Antonio "AB" Brown poses during SprayGround 2022 Pop Up Fashion Show at Times Square on September 08, 2022 in New York City.
Johnny Nunez/WireImage/Getty Images

Ye, the artist formerly known as Kanye West, has been dropped this month by Gap, Adidas, Balenciaga, his agency, his bank, his divorce lawyer, and a production company that had recently completed a documentary on him (and released an insane statement about its decision). If you believe the dicey math of Forbes, he is no longer a billionaire. The immediate reason for all of this that Ye wore a "White Lives Matter" shirt and made a lot of antisemitic remarks in interviews and online, the latest stage of a years-long meltdown that has continued unabated because he won't listen to anyone around him. When Diddy offered to help, Ye accused him of being controlled by Jews, then posted the texts. He's lost the support and respect of many around him—but he still has Antonio Brown.

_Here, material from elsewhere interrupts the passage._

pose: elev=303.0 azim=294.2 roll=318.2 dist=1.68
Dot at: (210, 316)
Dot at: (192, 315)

Los Angeles Rams defensive lineman Aaron Donald and Boston Celtics star Jaylen Brown said in separate statements on Tuesday that they would cut ties with Donda Sports, an organization founded by Ye. It's unclear where that leaves the athlete agency, which doesn't have a legible website and doesn't post anything on Instagram. This past summer, Kyrie Irving was rumored to sign there but chose to stick with his stepmother instead. The only confirmed employee of Donda Sports is disgraced NFL player Antonio Brown, who released his own statement yesterday saying that he will remain as the agency's president:

What exactly is left for Brown to preside over? That part isn't important; what really matters to Brown is that he can get some attention out of this. That's been his only goal since January, when he took off his jersey and jogged out of the stadium midgame. When Brown posts about Gisele to taunt his former teammate Tom Brady—the guy who let him stay in his house, twice—it's because he, or whoever tweets for him, knows people will find that provocative. Elsewhere, he operates more explicitly as a disgusting creep and ends up owing $1.2 million to a truck driver he beat up three years ago.

Brown and Ye have had vastly different career trajectories, but it makes sense that the former would stick by the latter: After rejecting any help or intervention, the only move either has left is to be vindictive. Who's there to stop them?